MOSCOW (Reuters) – The bodyguard of Russia‘s most wanted insurgent was killed by security forces on Saturday, officials said, as Moscow tries to curb militancy in its Caucasus region before it hosts the Winter Olympics near there in February.
Russian authorities said Mikhail Musikhanov, killed along with another militant in a shootout in Ingushetia‘s Sunzha region, was the personal bodyguard of rebel leader Doku Umarov who has vowed to use “maximum force” to prevent President Vladimir Putin staging the 2014 Games in Sochi.
“The criminals tried to break through the security cordon. As a result of the ensuing gunfire their resistance was crushed and the bandits were neutralized,” Russia’s Anti-Terrorism Committee (NAK) said in a statement.
Since 2011, 29-year-old Musikhanov was part of the inner circle of Umarov, leader of the outlawed Caucasus Emirate, accompanying him everywhere as his bodyguard, NAK said.

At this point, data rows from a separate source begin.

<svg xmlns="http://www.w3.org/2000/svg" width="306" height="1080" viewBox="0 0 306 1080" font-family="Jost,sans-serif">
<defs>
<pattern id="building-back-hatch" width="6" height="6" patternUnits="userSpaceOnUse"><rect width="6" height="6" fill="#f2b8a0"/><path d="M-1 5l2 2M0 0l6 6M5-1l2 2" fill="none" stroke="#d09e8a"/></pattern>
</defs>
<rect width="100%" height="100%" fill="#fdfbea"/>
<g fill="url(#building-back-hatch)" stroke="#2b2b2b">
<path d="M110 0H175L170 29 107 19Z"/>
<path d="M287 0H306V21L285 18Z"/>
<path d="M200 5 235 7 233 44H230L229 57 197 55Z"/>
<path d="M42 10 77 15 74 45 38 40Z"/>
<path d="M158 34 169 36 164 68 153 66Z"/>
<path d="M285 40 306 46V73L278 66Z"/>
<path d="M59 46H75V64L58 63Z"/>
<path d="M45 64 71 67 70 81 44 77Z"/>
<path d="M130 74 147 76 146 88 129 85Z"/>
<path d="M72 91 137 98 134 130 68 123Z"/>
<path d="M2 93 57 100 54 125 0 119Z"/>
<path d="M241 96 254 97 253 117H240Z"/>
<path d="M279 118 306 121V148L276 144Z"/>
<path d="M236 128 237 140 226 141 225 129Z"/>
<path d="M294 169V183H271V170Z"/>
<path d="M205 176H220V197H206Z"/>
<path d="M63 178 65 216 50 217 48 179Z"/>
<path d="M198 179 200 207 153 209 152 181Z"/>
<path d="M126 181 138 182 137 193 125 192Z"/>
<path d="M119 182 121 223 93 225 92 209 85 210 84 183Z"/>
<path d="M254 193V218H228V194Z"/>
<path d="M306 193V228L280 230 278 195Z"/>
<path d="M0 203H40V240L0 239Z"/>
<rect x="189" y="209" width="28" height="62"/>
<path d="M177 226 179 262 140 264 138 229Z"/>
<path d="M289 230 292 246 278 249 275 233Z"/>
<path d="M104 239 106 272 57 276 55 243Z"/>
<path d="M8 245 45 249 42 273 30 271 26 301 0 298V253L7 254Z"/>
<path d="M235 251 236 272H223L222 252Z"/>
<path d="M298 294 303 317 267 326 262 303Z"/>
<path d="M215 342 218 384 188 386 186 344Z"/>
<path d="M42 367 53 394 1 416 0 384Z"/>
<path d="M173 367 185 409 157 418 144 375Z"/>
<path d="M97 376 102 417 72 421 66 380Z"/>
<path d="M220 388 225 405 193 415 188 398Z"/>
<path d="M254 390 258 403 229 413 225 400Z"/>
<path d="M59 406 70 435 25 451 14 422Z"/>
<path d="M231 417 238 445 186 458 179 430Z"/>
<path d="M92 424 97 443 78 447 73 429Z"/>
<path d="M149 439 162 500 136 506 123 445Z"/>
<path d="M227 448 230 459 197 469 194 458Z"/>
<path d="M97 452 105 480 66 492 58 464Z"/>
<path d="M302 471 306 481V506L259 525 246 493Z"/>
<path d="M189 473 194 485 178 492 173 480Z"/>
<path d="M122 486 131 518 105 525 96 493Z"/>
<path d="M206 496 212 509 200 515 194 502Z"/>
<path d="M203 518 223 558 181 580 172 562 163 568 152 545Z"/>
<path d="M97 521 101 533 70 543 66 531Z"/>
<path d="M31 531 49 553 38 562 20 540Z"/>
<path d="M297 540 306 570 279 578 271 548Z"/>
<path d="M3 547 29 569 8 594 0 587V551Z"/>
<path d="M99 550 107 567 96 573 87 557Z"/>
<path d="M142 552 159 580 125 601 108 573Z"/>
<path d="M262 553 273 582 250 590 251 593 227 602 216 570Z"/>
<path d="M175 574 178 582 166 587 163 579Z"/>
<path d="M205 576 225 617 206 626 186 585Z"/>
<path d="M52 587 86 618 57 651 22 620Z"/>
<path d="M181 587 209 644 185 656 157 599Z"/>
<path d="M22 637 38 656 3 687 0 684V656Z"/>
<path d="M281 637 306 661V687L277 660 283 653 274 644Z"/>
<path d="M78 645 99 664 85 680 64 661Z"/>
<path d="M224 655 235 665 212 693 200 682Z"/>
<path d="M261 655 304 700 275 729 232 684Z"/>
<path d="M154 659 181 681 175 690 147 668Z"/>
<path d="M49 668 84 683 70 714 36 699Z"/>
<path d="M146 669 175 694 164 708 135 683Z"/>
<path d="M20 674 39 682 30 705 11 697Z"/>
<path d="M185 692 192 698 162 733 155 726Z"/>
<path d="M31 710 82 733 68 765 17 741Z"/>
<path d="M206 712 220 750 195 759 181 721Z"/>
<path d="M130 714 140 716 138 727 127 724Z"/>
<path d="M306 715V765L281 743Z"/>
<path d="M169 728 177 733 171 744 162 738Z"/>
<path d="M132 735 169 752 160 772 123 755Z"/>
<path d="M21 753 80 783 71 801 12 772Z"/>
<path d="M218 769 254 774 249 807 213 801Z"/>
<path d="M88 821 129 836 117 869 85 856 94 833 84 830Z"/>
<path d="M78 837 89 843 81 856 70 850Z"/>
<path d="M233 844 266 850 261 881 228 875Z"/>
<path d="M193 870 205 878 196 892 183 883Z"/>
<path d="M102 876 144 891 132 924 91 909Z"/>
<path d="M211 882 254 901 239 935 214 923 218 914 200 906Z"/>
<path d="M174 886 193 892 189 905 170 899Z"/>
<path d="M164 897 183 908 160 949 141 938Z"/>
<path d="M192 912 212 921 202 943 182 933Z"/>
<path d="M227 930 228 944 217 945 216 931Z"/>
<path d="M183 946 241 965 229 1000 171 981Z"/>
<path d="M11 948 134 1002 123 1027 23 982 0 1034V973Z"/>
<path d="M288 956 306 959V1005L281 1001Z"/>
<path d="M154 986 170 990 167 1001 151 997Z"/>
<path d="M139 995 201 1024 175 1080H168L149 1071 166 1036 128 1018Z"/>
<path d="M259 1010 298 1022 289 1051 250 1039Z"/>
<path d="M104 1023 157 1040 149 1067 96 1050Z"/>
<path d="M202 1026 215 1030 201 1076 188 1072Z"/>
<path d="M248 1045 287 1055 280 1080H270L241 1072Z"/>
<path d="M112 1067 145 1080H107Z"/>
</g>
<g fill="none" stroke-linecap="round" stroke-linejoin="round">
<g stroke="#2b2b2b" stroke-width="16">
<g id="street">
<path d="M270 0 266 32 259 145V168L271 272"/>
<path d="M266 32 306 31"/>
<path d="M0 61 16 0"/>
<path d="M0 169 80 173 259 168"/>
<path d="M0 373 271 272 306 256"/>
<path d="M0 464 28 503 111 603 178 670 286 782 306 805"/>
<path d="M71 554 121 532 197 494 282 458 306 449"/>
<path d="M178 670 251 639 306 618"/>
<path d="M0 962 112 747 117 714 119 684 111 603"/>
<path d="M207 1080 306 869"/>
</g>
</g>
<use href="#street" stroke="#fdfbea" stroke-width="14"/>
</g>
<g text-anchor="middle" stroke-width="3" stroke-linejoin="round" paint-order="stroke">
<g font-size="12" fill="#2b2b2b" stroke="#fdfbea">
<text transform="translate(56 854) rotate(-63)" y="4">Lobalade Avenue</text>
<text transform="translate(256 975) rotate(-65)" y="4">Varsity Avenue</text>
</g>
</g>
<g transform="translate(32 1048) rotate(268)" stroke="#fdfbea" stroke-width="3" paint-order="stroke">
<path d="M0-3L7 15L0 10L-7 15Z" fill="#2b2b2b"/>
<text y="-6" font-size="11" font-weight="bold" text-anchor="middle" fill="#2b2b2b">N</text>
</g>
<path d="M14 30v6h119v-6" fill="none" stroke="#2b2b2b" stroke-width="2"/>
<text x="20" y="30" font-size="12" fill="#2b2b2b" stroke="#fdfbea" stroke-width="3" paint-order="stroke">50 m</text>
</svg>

Two months ago, Umarov’s right-hand man Dzhamaleil Mutaliyev died in a similar shootout after refusing to surrender to security forces in Ingushetia.
Russia is struggling to contain an Islamist insurgency in the mainly Muslim North Caucasus and Putin has promised tight security at the Games, which he sees as a chance for Russia to show the world what his nation can achieve.
Umarov’s group has a record of violent attacks, claiming responsibility for a suicide bombing at Moscow’s Domodedovo airport that killed 37 people in January 2011 and twin bombings that killed 40 people in the Moscow metro in 2010.